Collected data entries:
■ ■ ■ ■ ■

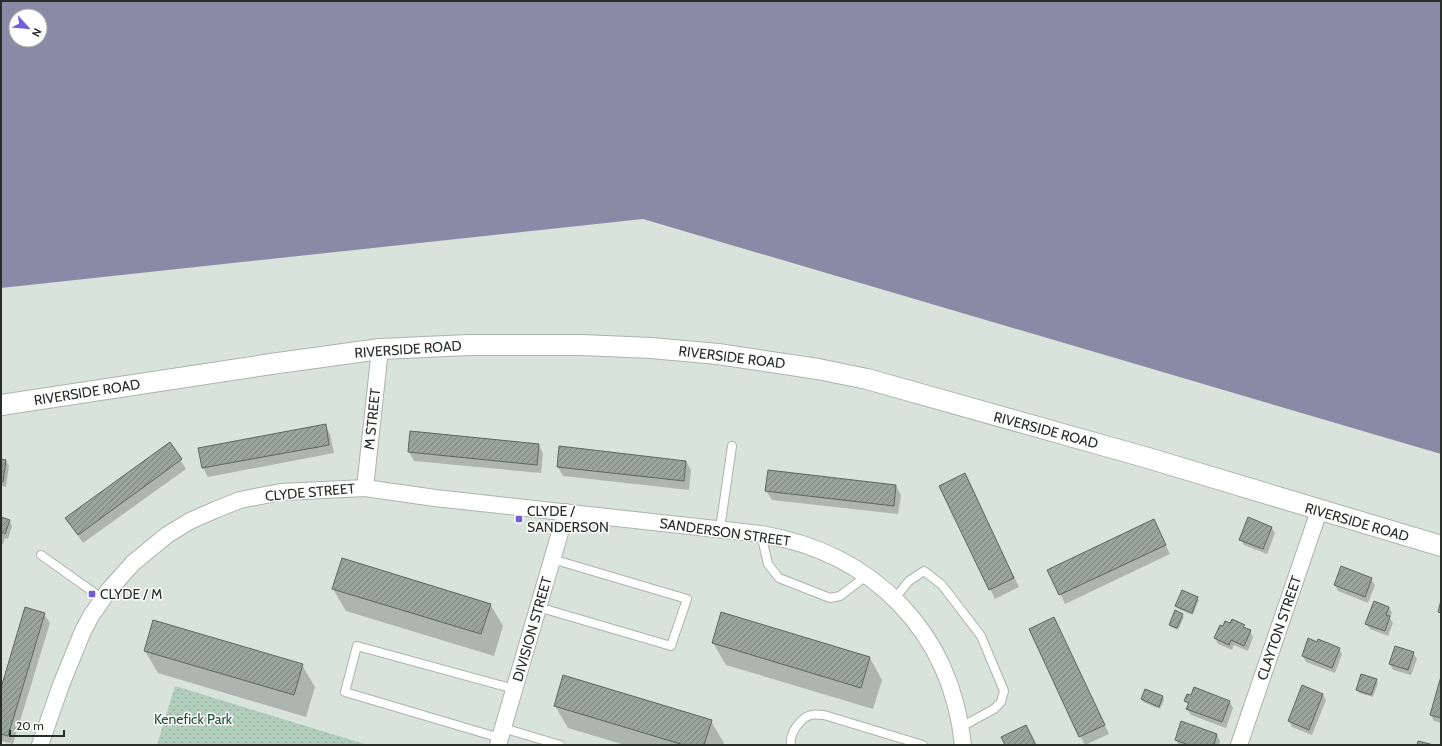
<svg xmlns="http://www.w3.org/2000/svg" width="1442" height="746" font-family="Cabin,sans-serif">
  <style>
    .park { fill: url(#park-dots) }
    .water { fill: #8b8aa6; fill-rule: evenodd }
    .shadow { fill: #0003 }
    .building { fill: url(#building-hatch); stroke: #5d6660 }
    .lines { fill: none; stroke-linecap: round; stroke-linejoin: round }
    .service-casing { stroke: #aab4ad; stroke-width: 10 }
    .minor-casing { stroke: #aab4ad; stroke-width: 18 }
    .tertiary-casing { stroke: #aab4ad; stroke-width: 22 }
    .service { stroke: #fff; stroke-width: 8 }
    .minor { stroke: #fff; stroke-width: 16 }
    .tertiary { stroke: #fff; stroke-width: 20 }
    .poi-dot { fill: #735dd8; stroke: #fff; stroke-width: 1.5 }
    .labels { text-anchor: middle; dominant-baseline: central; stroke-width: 3; stroke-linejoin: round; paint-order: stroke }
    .street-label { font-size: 14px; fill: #292d2a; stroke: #fff }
    .poi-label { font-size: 14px; fill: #292d2a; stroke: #fff; text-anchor: start }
    .park-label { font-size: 14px; fill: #1d5035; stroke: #fff }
  </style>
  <defs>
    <pattern id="park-dots" width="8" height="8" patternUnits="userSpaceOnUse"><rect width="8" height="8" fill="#b1cebb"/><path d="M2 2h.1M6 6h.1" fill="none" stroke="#98b1a1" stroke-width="1.8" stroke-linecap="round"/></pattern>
    <pattern id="building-hatch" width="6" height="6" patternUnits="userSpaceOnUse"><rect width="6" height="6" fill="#9aa49e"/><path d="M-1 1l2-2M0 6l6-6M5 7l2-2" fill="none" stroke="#7e8681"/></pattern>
  </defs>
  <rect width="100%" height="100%" fill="#d8e3dc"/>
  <path class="park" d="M175,686l193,59h-211z"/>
  <path class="water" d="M1,1h1440v453l-798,-235 -642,69zM16,16h24v24h-24z"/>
  <path class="shadow" d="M325,425l5,9 4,19 -126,24 -5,-9 -3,-20z
    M170,444l16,25 -103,74 -17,-25z
    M538,444l5,9 -2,20 -127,-12 -5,-9z
    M1,460l5,1 3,5 -3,21 -5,-1z
    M686,461l5,9 -2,20 -126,-14 -5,-9z
    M970,484l49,103 -24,12 -54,-113z
    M896,486l5,9 -3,19 -126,-14 -6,-9z
    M1,518l8,2 3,6 -4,13 -3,-1 -2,6 -2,-1z
    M1154,520l16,34 -105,50 -16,-34z
    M1271,527l4,6 -8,21 -23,-9 -3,-6z
    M1371,579l4,6 -7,18 -30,-12 -3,-6z
    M333,589l157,15 13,22 -9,30 -148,-45z
    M1197,598l2,2 -6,15 -15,-6 -1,-3z
    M1389,607l3,6 -2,5 3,5 -5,13 -18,-7 -4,-5z
    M44,614l6,9 -37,121 -12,-3v-49z
    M1182,615l2,2 -6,13 -7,-3 -1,-2z
    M1054,619l55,115 -24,11 -5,-9z
    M1244,626l2,3 4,2 3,6 -5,14 -14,-6 -2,5 -14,-6 -3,-6 8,-11z
    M713,643l157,15 12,22 -9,29 -147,-44z
    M1318,643l21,5 3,6 -7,19 -29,-11 -3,-6z
    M145,651l157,14 13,22 -9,30 -148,-44z
    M1413,653l4,6 -6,16 -18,-5 -3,-6z
    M1376,680l2,3 -5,14 -14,-4 -2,-3z
    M1441,680v43l-7,-2 -3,-6z
    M1323,695l3,5 -14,35 -20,-8 -3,-6z
    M1163,697l1,3 -4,9 -17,-7 -1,-3z
    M1186,701l44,1 3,6 -7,20 -35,-13 -4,-6 1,-3z
    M555,706l156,15 13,22 -1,2h-98l-57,-17z
    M1182,722l35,13 3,6 -1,4h-40l-3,-5z"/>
  <path class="building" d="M326,424l3,21 -127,23 -4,-20z
    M410,431l129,13 -2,21 -129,-13z
    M170,442l12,17 -104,76 -13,-17z
    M559,446l127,15 -2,20 -127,-14z
    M1,459l5,1 -3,22 -2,-1z
    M768,470l128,15 -2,21 -129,-15z
    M965,473l49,105 -25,12 -50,-104z
    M1,517l9,3 -5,14 -3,-2 -1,2z
    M1248,517l24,10 -9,22 -24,-9z
    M1154,519l12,26 -107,50 -12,-25z
    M342,558l149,46 -10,30 -149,-45z
    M1341,566l31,12 -7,19 -31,-12z
    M1182,590l16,7 -6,16 -17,-7z
    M1441,600v13l-3,-1z
    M1374,601l15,6 -3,8 4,1 -5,15 -20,-7z
    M25,607l20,6 -37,123 -7,-2v-46z
    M1175,610l8,4 -6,14 -8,-3z
    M721,612l149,45 -9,31 -149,-45z
    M1054,617l51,108 -26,12 -50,-108z
    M1232,619l13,6 -2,2 8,3 -7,16 -13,-6 -2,5 -15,-7 6,-13 3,1 2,-5 5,2z
    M153,620l150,44 -9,31 -150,-44z
    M1308,638l9,4 1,-3 22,9 -8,20 -30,-12z
    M1395,646l19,6 -6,18 -19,-6z
    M1361,674l16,5 -6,16 -15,-5z
    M563,675l149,45 -8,25h-20l-130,-39z
    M1441,676v42l-11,-3z
    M1302,685l21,9 -14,36 -21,-9z
    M1194,687l36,14 -8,21 -36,-13 3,-6 -5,-2 3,-7 4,1z
    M1145,689l18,7 -4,11 -18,-8z
    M1181,721l36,13 -3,11h-25l-14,-5z
    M1026,725l10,20h-31l-4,-8z
    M1418,741l16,4h-17z"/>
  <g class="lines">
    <g class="service-casing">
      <path id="service" d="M720,529l12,-83
        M761,534l7,30 11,14 51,20 10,-2 26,-20
        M41,555l62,44
        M895,598l14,-17 15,-10 18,14 39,51 23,55 -3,11 -7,7 -33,18
        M538,607l133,39 16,-47 -135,-40
        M503,728l57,17
        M500,738l-155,-46 12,-46 157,43
        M791,745c-2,-11 9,-27 20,-30 4,-1 9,0 13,0l99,30"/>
    </g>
    <g class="minor-casing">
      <path id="minor" d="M365,488l15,-139
        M40,745l21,-60 22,-54 8,-15 17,-25 25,-28 34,-28 23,-14 25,-11 25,-10 41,-8 84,-4 70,10 326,36c112,19 190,97 202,211
        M498,745l68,-233
        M1239,745l80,-234"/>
    </g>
    <g class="tertiary-casing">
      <path id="tertiary" d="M1,405l270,-41 109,-15 89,-4h113l69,3 67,6 100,15 49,10 281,79 293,88"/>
    </g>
    <use href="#service" class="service"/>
    <use href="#minor" class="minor"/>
    <use href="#tertiary" class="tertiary"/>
  </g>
  <g class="poi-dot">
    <rect x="515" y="515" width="8" height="8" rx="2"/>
    <rect x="88" y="590" width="8" height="8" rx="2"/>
  </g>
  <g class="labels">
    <g class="street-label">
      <text transform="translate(408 349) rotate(-4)">RIVERSIDE ROAD</text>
      <text transform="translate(732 357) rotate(7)">RIVERSIDE ROAD</text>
      <text transform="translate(87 392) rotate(-9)">RIVERSIDE ROAD</text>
      <text transform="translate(372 419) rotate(-84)">M STREET</text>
      <text transform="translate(1046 430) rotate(15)">RIVERSIDE ROAD</text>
      <text transform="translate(310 492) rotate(-5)">CLYDE STREET</text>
      <text transform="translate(1357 522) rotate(16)">RIVERSIDE ROAD</text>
      <text transform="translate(725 532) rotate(8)">SANDERSON STREET</text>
      <text transform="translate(1279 628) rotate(-71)">CLAYTON STREET</text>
      <text transform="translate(532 629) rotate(-74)">DIVISION STREET</text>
    </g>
    <g class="poi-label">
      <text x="527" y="511">CLYDE /<tspan x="527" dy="16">SANDERSON</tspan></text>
      <text x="100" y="594">CLYDE / M</text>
    </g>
    <g class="park-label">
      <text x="193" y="719">Kenefick Park</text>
    </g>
  </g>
  <rect width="1442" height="746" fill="none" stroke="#292d2a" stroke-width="4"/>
  <g transform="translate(28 28) rotate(117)"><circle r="19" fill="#ffffff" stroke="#a9abaa"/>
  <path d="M0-3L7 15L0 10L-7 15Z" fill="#735dd8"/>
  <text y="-6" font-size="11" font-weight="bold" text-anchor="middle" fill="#292d2a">N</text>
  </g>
  <path d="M10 730v6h54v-6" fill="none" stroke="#292d2a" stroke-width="2"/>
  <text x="16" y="730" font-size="12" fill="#292d2a" stroke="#ffffff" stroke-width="3" paint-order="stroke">20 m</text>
</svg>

■ ■ ■ ■ ■

ASSIGNMENT: Read through the entries and copy each line in which "lines" appears.

ANSWER SECTION:
    .lines { fill: none; stroke-linecap: round; stroke-linejoin: round }
  <g class="lines">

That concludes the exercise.